Nick and his co-founders talked to a range of people to explore the perception that structure constrains creativity, from a Hollywood film director to the Harlequins rugby team. What they found may surprise you: rather than inhibiting creativity, they deemed structure essential to the creative process. The Michelin starred chef striving for an award-winning recipe took more than 300 attempts to get it right, while a comedian tried 6000 comedic ideas to find 100 that worked. Structure, process and the Perse value of ‘endeavour’ are required to make creativity happen. Nick explained “Ad agencies are amongst the most creative businesses, but you will find that they are obsessed with getting a brief. Before they unleash the creatives on finding the idea they have to define the desired outcome. High levels of rigour are required to make the creative process work.”

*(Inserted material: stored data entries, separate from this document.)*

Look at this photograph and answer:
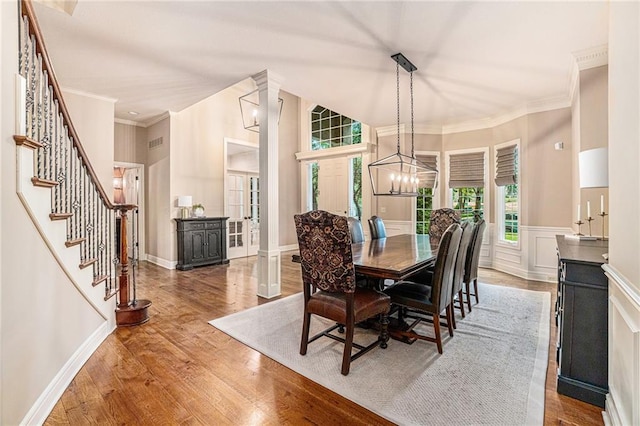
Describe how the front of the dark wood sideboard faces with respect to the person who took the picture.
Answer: facing to the left of the viewer

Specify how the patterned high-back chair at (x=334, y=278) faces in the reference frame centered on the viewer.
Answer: facing away from the viewer and to the right of the viewer

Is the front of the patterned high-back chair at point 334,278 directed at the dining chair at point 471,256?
yes

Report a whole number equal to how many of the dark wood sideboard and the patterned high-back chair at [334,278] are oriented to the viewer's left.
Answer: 1

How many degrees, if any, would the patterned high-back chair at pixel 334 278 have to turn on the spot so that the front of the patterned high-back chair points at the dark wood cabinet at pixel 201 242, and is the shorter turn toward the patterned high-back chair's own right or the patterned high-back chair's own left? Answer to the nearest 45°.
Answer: approximately 90° to the patterned high-back chair's own left

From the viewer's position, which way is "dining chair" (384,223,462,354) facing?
facing away from the viewer and to the left of the viewer

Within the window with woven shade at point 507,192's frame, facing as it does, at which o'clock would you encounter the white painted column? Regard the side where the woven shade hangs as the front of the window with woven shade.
The white painted column is roughly at 12 o'clock from the window with woven shade.

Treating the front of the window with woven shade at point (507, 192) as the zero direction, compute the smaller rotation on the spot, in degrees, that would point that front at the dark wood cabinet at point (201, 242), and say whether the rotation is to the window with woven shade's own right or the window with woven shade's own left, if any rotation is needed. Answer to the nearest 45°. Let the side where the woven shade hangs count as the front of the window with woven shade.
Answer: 0° — it already faces it

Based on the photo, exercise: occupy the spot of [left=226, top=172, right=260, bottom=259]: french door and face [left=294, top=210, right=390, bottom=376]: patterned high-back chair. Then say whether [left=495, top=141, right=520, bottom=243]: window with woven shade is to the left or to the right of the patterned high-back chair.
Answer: left

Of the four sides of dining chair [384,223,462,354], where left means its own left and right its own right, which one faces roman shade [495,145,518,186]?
right

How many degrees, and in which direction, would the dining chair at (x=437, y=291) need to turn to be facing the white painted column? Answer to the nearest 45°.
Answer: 0° — it already faces it

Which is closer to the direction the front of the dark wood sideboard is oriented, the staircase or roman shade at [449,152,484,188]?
the staircase
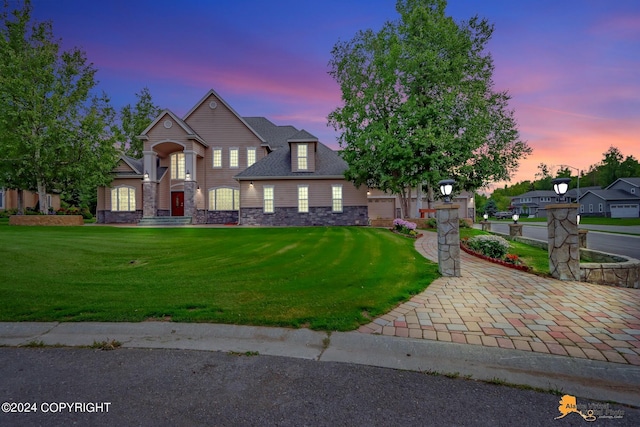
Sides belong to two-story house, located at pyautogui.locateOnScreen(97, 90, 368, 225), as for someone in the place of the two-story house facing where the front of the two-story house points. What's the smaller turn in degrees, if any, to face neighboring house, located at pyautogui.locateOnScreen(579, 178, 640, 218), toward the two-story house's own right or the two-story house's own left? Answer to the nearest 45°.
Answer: approximately 90° to the two-story house's own left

The team learnt valuable lessons about failure from a professional gambler with an economics degree. On the poker tables of Vegas, it is the number of times you play rather than the quality of your poker face that determines your success. Nick points out “He told us the gamblers prepared to fail and keep playing are those who make the most money. In the US investors expect entrepreneurs to have tried before and failed – it is seen as a good thing as long as they’ve learnt from those failures. Failing to learn is the biggest mistake.”

Nick remembers the CCF motto from his time at The Perse: “Adapt and react”. Start-ups are “essentially an experiment”. Albion Racing Club has recently reached its first anniversary but the team are still learning, reacting and adapting to find out how far their idea can go.

This fascinating lecture gave the audience a valuable first-hand insight into the process of starting a business, and was a great warm-up to the Perse Enterprise Conference next month, which will explore how to secure investment.